A clean beauty brand hires a brand marketing manager from a competitor. The 90-day plan is built around three deliverables: a competitive teardown in week three, a campaign brief in week six, and a launched test campaign by day 90. The peer feedback loop is weekly 15-minute syncs with the social and creative leads, who flag fit issues by week four — the founder catches a soft skill gap early and addresses it before the hire builds a reputation problem.

Local & Trade Services

A plumbing company hiring their first ever office manager (not just a dispatcher) builds the plan around two outcomes: schedule density up 15% and customer review volume up 2x in 90 days. Week one is field ride-alongs with three crews so the office manager understands the actual work. Week two is shadowing the owner's current process. By day 30 they're running the schedule, day 60 they've implemented a post-job review request, and day 90 the owner gets six hours a week back.

Frequently Asked

What's the single biggest predictor of whether a 90-day plan actually gets used?
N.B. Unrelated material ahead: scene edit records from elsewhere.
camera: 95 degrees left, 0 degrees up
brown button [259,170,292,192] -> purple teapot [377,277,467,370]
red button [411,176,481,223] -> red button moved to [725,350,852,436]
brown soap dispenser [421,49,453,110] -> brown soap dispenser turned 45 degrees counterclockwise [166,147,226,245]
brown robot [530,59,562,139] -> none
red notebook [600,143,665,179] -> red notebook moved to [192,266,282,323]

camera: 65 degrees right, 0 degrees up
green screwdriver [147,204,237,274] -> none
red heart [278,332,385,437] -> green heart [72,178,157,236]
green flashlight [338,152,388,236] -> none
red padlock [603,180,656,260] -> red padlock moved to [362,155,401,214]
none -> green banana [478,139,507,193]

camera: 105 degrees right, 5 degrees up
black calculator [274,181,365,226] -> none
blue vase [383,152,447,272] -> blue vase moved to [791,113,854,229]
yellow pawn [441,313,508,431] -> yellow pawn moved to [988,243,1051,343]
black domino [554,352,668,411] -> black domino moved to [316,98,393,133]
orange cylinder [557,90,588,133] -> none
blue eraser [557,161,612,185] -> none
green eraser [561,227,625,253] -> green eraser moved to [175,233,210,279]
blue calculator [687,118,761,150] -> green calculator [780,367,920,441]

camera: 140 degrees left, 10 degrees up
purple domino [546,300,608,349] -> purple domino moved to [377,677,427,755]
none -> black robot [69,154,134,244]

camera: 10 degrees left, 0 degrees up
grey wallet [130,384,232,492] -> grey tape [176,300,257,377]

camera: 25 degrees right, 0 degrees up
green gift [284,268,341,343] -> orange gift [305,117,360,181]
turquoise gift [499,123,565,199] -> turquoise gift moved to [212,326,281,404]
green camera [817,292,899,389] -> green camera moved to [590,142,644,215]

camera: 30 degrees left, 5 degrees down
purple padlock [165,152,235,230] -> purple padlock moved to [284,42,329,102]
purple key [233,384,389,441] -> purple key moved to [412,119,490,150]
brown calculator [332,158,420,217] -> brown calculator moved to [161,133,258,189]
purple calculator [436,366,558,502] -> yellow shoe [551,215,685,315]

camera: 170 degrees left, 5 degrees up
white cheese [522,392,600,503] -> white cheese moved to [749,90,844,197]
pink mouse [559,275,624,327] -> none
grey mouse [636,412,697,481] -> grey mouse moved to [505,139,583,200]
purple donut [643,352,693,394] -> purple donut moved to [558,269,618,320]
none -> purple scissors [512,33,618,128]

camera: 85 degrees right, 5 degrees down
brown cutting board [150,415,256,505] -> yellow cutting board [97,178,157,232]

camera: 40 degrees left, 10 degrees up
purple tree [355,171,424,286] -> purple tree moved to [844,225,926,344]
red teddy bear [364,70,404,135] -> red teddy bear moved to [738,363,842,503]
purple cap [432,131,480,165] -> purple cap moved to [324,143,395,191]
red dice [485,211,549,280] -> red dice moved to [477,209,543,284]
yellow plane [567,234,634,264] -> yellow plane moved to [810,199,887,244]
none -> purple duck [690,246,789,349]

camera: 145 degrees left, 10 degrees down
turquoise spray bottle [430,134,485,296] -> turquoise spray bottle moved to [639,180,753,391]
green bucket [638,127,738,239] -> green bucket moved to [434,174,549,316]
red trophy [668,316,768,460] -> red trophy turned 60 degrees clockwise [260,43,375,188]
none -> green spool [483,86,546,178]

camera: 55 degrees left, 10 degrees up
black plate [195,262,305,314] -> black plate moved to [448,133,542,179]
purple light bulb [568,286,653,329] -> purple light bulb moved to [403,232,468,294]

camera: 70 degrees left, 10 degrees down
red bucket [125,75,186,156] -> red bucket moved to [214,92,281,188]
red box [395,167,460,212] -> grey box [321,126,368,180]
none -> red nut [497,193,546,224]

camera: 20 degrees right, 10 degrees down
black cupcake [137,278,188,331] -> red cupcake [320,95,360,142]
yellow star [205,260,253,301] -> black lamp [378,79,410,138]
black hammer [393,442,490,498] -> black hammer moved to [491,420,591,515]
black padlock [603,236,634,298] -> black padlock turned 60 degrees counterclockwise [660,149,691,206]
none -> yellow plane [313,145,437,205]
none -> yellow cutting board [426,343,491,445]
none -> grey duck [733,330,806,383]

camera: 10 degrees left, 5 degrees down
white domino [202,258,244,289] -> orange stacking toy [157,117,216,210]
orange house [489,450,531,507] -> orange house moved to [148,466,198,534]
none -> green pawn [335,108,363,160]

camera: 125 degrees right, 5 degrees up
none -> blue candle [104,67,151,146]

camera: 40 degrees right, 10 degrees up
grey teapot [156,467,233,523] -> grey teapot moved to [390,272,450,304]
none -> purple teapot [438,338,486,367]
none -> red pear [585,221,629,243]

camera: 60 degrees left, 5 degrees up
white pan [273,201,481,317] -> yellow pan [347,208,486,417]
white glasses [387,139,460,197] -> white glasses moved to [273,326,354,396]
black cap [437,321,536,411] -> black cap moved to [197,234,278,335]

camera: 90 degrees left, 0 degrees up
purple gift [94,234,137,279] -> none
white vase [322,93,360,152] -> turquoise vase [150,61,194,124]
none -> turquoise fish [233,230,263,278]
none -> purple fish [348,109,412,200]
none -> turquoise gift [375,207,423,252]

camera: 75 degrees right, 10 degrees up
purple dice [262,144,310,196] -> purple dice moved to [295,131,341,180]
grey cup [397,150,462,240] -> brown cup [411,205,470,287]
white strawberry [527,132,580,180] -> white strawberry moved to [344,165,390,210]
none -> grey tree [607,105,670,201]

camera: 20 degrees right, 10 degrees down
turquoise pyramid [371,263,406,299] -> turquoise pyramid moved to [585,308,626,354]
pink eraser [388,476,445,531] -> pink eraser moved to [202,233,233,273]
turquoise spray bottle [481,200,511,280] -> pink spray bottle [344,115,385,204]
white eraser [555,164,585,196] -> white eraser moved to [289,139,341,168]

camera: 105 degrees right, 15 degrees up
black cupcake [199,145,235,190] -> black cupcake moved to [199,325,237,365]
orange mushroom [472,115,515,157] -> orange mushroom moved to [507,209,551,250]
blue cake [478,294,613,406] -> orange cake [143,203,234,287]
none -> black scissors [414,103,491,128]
Whether the hiring manager wrote the success metrics themselves vs. inheriting them from HR. Plans built by people who weren't in the room for the hire feel generic to the new hire and get abandoned by week three. Force the manager to define what 'good' looks like at day 30, 60, 90 before the prompt runs — otherwise you get a polished document nobody owns.

How do I adapt the output for a fully remote vs. hybrid vs. in-office hire?

Remote: front-load relationship-building (15-minute intros with 12 people in week one beats the standard org chart walk) and over-index on documented async work product as the early signal. Hybrid: be explicit about which milestones require in-person days. In-office: spend less time on the comms-stack onboarding and more on cultural pattern observation. Same skeleton, three different muscle groups.

What's the most common failure mode for first-90-day plans in practice?

Treating it as a checklist instead of a contract. The plan gets emailed, the new hire reads it once, and then nobody opens the doc again. Fix: every 30/60/90 milestone has a calendar-blocked review meeting before the plan ships, not after. If the manager can't commit three 60-minute conversations in the first quarter, the plan is theater and the hire will quietly underperform.

When is a structured 90-day plan the wrong tool to use?

For senior leadership hires you brought in specifically to challenge how things are done. A rigid roadmap signals 'we want you to fit in,' which is the opposite of why you hired them. For exec hires, use a 90-day listening tour framework instead — they design the plan in week two after meeting 30 people, you don't hand them one.